⟨
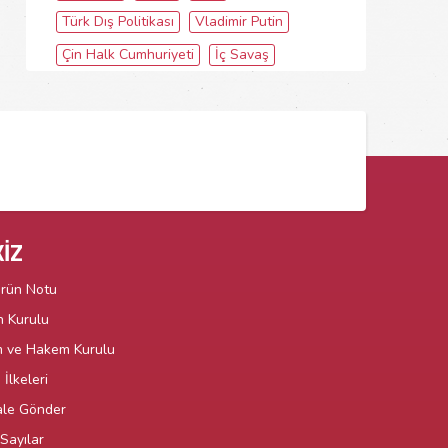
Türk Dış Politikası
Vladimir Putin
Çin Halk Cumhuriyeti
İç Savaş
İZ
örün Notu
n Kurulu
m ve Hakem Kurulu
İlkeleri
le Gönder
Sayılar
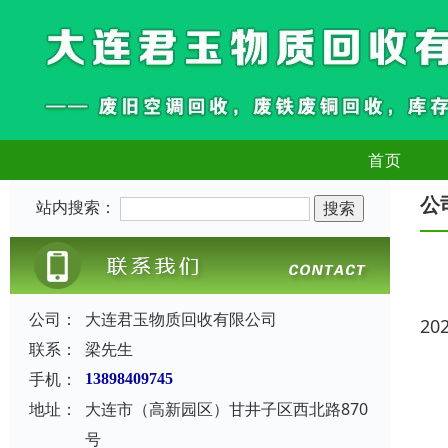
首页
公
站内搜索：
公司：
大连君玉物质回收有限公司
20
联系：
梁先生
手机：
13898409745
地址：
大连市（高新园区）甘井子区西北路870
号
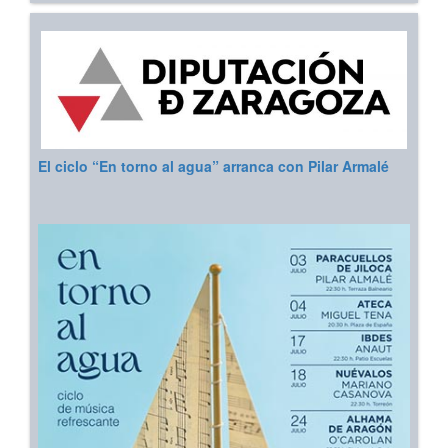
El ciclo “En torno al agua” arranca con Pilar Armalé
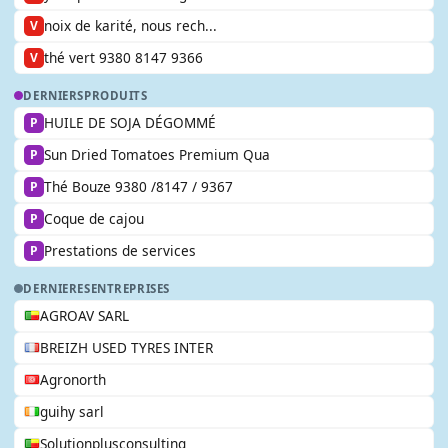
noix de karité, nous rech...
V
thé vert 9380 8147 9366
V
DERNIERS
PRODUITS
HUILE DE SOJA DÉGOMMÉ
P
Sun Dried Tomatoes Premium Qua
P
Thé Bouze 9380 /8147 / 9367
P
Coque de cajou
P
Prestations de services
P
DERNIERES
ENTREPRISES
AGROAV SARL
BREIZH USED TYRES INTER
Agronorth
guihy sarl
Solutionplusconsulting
⟩
⟨
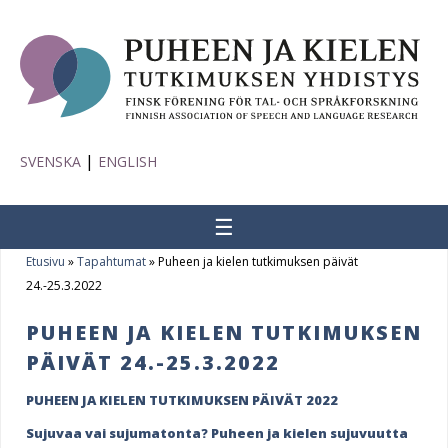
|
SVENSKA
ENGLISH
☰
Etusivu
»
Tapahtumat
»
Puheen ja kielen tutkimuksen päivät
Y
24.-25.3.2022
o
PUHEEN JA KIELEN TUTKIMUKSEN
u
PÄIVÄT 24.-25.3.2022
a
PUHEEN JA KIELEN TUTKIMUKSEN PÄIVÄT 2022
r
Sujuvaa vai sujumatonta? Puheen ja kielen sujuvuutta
⟩
Problem requirements: Using the listing above, repeat word for word each line from the one with "Türk Dış Politikası" down to the one with "Solutionplusconsulting", both included. Omit all pictures.

Result for this exercise:
Türk Dış Politikası
Vladimir Putin
Çin Halk Cumhuriyeti
İç Savaş
İZ
örün Notu
n Kurulu
m ve Hakem Kurulu
İlkeleri
le Gönder
Sayılar
首页
公
站内搜索：
公司：
大连君玉物质回收有限公司
20
联系：
梁先生
手机：
13898409745
地址：
大连市（高新园区）甘井子区西北路870
号
El ciclo “En torno al agua” arranca con Pilar Armalé
noix de karité, nous rech...
V
thé vert 9380 8147 9366
V
DERNIERS
PRODUITS
HUILE DE SOJA DÉGOMMÉ
P
Sun Dried Tomatoes Premium Qua
P
Thé Bouze 9380 /8147 / 9367
P
Coque de cajou
P
Prestations de services
P
DERNIERES
ENTREPRISES
AGROAV SARL
BREIZH USED TYRES INTER
Agronorth
guihy sarl
Solutionplusconsulting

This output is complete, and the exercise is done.